- Exercise 1 -
Condense the paragraph of the hospital equipment passage that begins "Visual management (VM) is a lean management tool" into a short bulleted list that keeps its main facts.
- Exercise 2 -
Transcribe the hospital equipment passage between "Visual management (VM)" and "increasing patient safety.", inclusive.

- Supplied passage -
Clear order and organization of tools, equipment, and personnel are crucial components for businesses to ensure daily operations run smoothly and efficiently. These components are even more critical in medical facilities where staff is challenged with providing safe and effective care space, especially in life-and-death scenarios. At the Regional Nephrology Centre (RNC) Dializa in Poland, disorder in utility rooms caused cramping of space and confusion among staff while seeking treatment devices for patients suffering from chronic kidney disease and other ailments. Acknowledging their facility had plenty of room for improvement in the utilization and organization of facility space, RNC leaders sought to improve management of their equipment to increase patient safety and work quality of medical staff.

By improving order and organization, RNC staff would not only address accessibility and safety concerns for staff and patients, it also would affect the bottom line as it decreased the possibility of damage to medical devices by not moving equipment from place to place.

But in April 2014, standards were not followed by employees and equipment was misplaced, creating delays and problems for nurses and other medical staff as time was wasted—critical time that should have been spent with patients. “In rooms were things that shouldn’t have been there,” said Katarzyna Z?otowska, lean hospitals engineer at the RNC to improve clinical processes and supervise quality management systems.

Disorder not only created confusion among staff members, but also potential obstacles during times of emergency when patients would need quick and timely transport through or out of the facility.

Visual management (VM) is a lean management tool used in many industries as well as in typical life. The main purpose of VM is to improve processes and define how processes should proceed through visualization. It relies on pictures, graphs, sounds, and visual signals, that if properly used, can organize one’s work space, increase efficiency of a room’s arrangement, and provide precise rules on a space’s purpose.

This communication technique brings self-control around the worksite through standardization and continuity of action. Using VM in hospitals ensures specific work standards by comparing current state with future state through medical process flowcharts, process maps, and other means, creating an opportunity to evaluate if a specific current state is correct, or if there are mistakes or aberrations. VM makes work easier for hospital staff while increasing patient safety.

- Dataset excerpts -
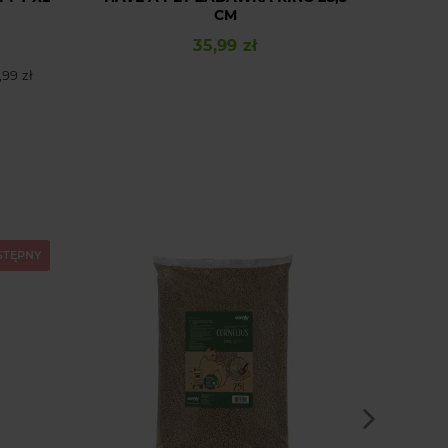
CM
35,99 zł
Cena
,99 zł
STĘPNY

- Answer box 1 -
- Visual management (VM) is a lean management tool used in many industries and in everyday life.
- Its main purpose is to improve processes and define how they should proceed through visualization.
- It relies on pictures, graphs, sounds, and visual signals.
- Used properly, these can organize a work space, make a room's arrangement more efficient, and set precise rules for a space's purpose.

- Answer box 2 -
Visual management (VM) is a lean management tool used in many industries as well as in typical life. The main purpose of VM is to improve processes and define how processes should proceed through visualization. It relies on pictures, graphs, sounds, and visual signals, that if properly used, can organize one’s work space, increase efficiency of a room’s arrangement, and provide precise rules on a space’s purpose.

This communication technique brings self-control around the worksite through standardization and continuity of action. Using VM in hospitals ensures specific work standards by comparing current state with future state through medical process flowcharts, process maps, and other means, creating an opportunity to evaluate if a specific current state is correct, or if there are mistakes or aberrations. VM makes work easier for hospital staff while increasing patient safety.